De son côté, Utimaco a démenti avoir traité directement avec Huawei ou MobinNet. Mais l’existence d’un précédent contrat a bien été confirmée par l’un des responsables de la société, Malte Pollmann. En 2006, UItimaco a bien vendu ses logiciels à la filiale allemande de Nokia afin d’équiper MTN Irancell, le second opérateur mobile du pays.
Or, selon nos informations, Qosmos a bien mené avec Utimaco d’autres projets qu’Asfador. Et l’un d’entre-eux a pour nom… Huawei.
Selon les documents que nous avons pu consulter, le but de ce projet était notamment d’équiper ce client d’une sonde traitant le protocole MSRP, c’est-à-dire les messages instantanés et/ou les messages multimédias sur les réseaux GSM…
Le monde de la surveillance et des télécoms étant particulièrement petit, Qosmos a également eu comme client… Nokia. La firme Nokia Siemens Network (NSN) est même l’un des clients historiques de Qomos, après que la société a décidé de se spécialiser dans le DPI, à partir de 2007/2008. Selon des documents que nous avons pu consulter, jusqu’à au moins fin 2012, Qosmos a livré des solutions d’interception légale à la société et plus particulièrement à l’une de ses filiales spécialisée dans la surveillance électronique : Trovicor Gmbh.

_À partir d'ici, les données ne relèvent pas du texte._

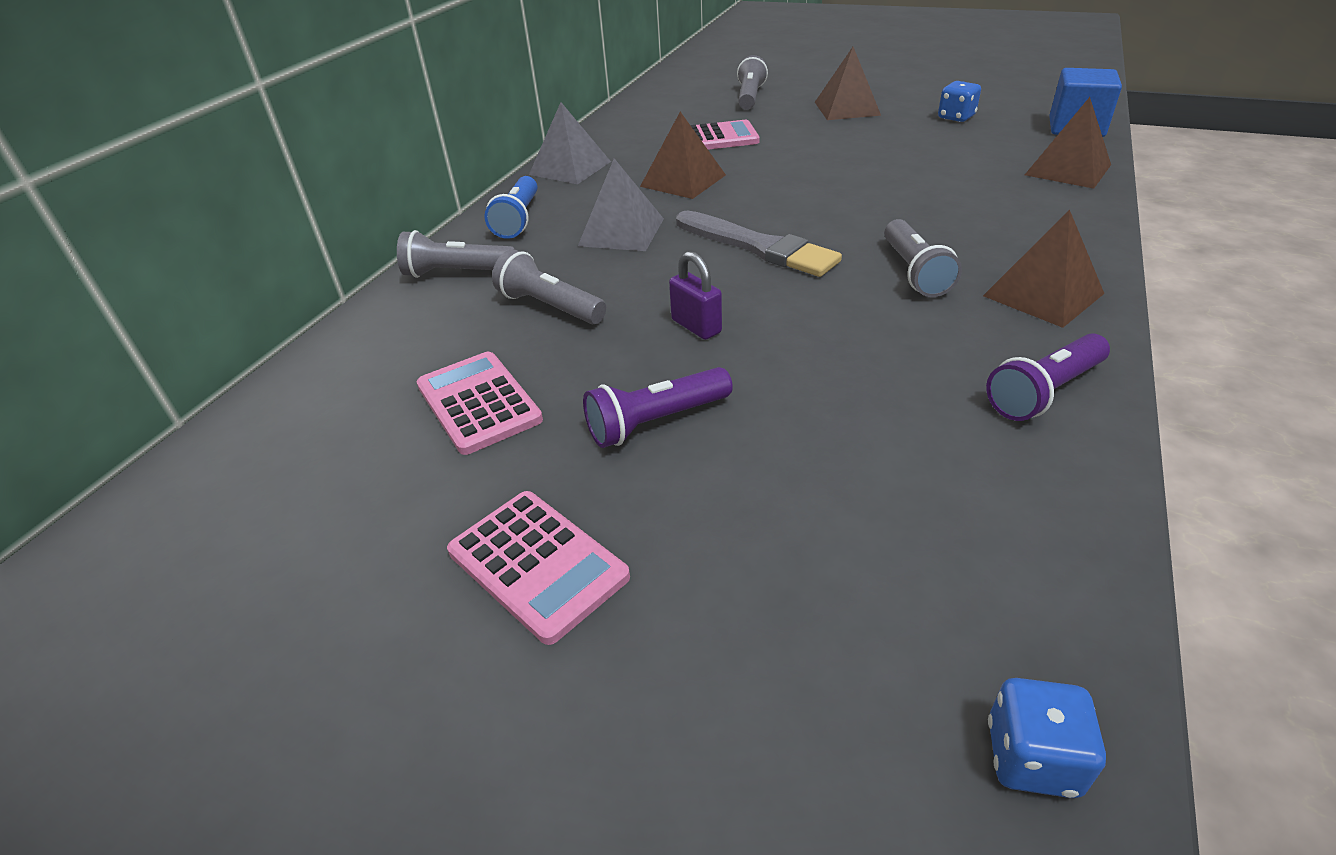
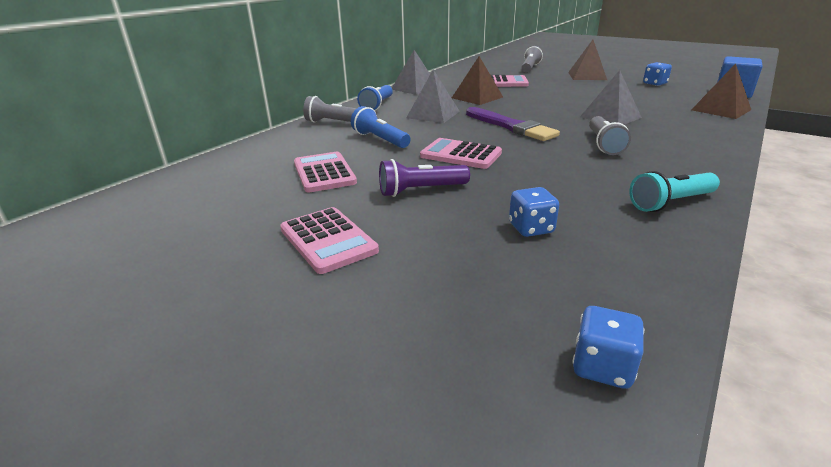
camera: 10 degrees right, 10 degrees down
grey flashlight [492,249,606,324] -> blue flashlight [351,106,411,148]
purple padlock [669,251,722,340] -> pink calculator [420,138,502,169]
grey brush [676,210,842,277] -> purple brush [466,107,560,141]
brown pyramid [983,210,1104,328] -> none
purple flashlight [986,333,1110,421] -> turquoise flashlight [629,171,720,212]
none -> blue dice [509,187,559,237]
none -> grey pyramid [580,70,642,125]

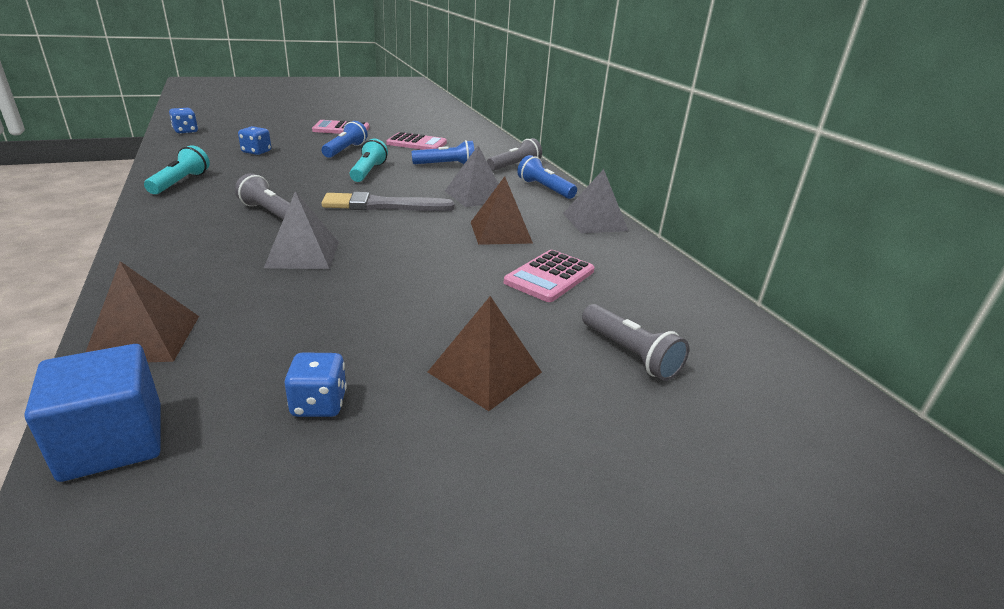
camera: 120 degrees right, 0 degrees up
purple flashlight [379,159,470,197] -> blue flashlight [322,121,368,158]
pink calculator [420,138,502,169] -> turquoise flashlight [350,139,388,182]
purple brush [466,107,560,141] -> grey brush [322,192,455,211]

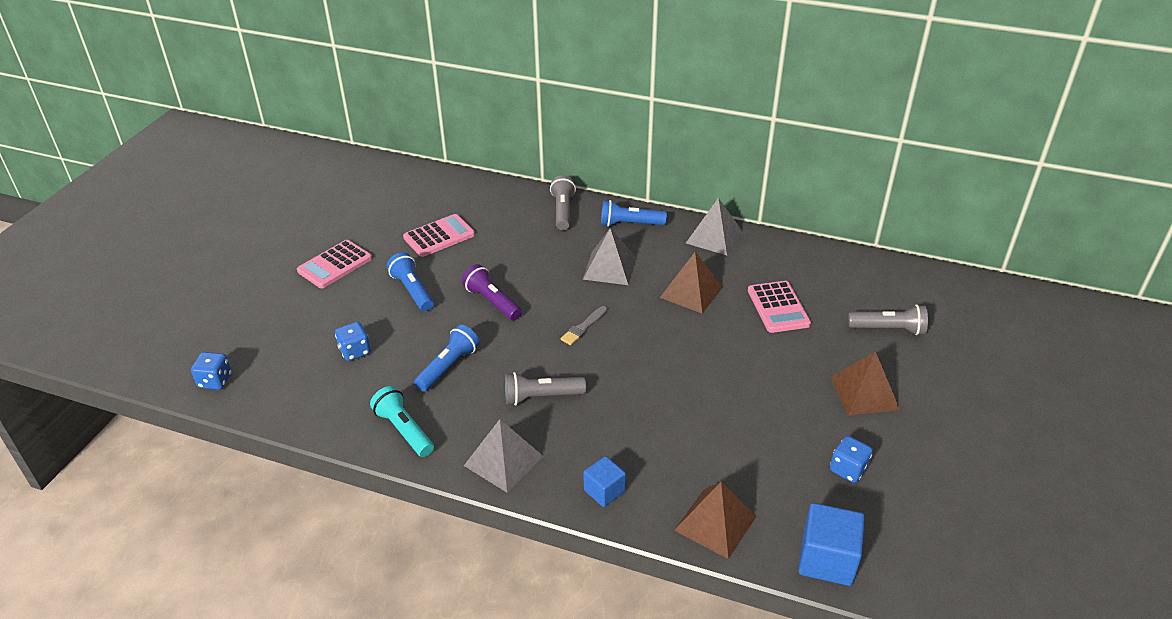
camera: 45 degrees left, 10 degrees up
grey pyramid [264,191,339,269] -> grey pyramid moved to [464,419,544,493]
grey brush [322,192,455,211] -> grey brush [560,306,607,345], size x0.52
turquoise flashlight [350,139,388,182] -> purple flashlight [462,264,522,320]
blue flashlight [411,140,474,164] -> blue flashlight moved to [414,325,480,392]
none -> blue cube [583,456,626,507]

Or, cette société, basée à Munich en Allemagne, n’a rien à envier à Utimaco en terme de mauvaise réputation auprès des associations de défense des Droits de l’Homme.
Selon un rapport de l’Electronic Frontier Foundation de février 2012, Trovicor aurait notamment vendu ses solutions d’espionnage à pas moins de 12 pays du Moyen-Orient d’Afrique du Nord. Le 24 août 2011, Bloomberg racontait ainsi comment « la torture au Barhein est devenue une routine avec l’aide de Nokia Siemens » via Trovicor.
Dans son enquête, l’agence cite le cas d’un militant des Droits de l’Homme, Abdul Ghani Al Khanjar, qui a été arrêté et torturé par des policiers disposant des retranscription de ses SMS et conversations téléphoniques. Les services de sécurité avaient réussi à intercepter ses communications grâce à « un équipement d’espionnage » vendu par Siemens AG et entretenu par Nokia Siemens Networks via Trovicor, affirmait Bloomberg citant plusieurs sources internes et un responsables de Nokia Siemens.
Parmi les clients de Qosmos peu regardants sur les Droits de l’Homme, on peut également citer la police de Macau ou encore Al Fahad, une autre entreprise spécialisée dans le « Homeland security », et particulièrement, la surveillance électronique. Cette société, basée à Dubaï, est également cliente d’Amesys.
Il est en tous cas certain que, au cours des années 2010/2011, Qosmos a été particulièrement active au Moyen et Proche-Orient, multipliant les démarchages via des conférences et des salons. Comme en témoigne cette plaquette datant du mois de février 2011, pour une conférence organisée à Dubai sur « les systèmes d’aide au renseignement pour l’interception légale, les investigations criminelles et la collecte d’informations ». Les plus grands noms de la surveillance du net étaient présents : Trovicor, Utimaco, Al Fahad et bien sûr Qosmos, qui assure pas moins de cinq conférences, ateliers ou démonstrations.
Contacté par Mediapart et Reflets, la direction de Qosmos a une nouvelle fois refusé de répondre à nos questions.
Mais, concernant ces éventuels contrats, se pose une nouvelle fois la question du rôle du gouvernement français. Comme nous le soulignions dans le deuxième volet de cette enquête, l’État français est en effet à la fois actionnaire, via le Fonds stratégique d’investissement (FSI), et client, via les services de renseignement, de Qosmos. Le principal produit d’interception proposé par Qosmos, le ixMachine-LI, a en outre également fait l’objet d’une autorisation, délivrée par le premier ministre lui-même. Interrogé sur la procédure ayant conduit à cette validation, et sur son éventuelle connaissance des différents clients de Qosmos, les services de Manuel Valls ont une nouvelle fois refusé de répondre à nos questions.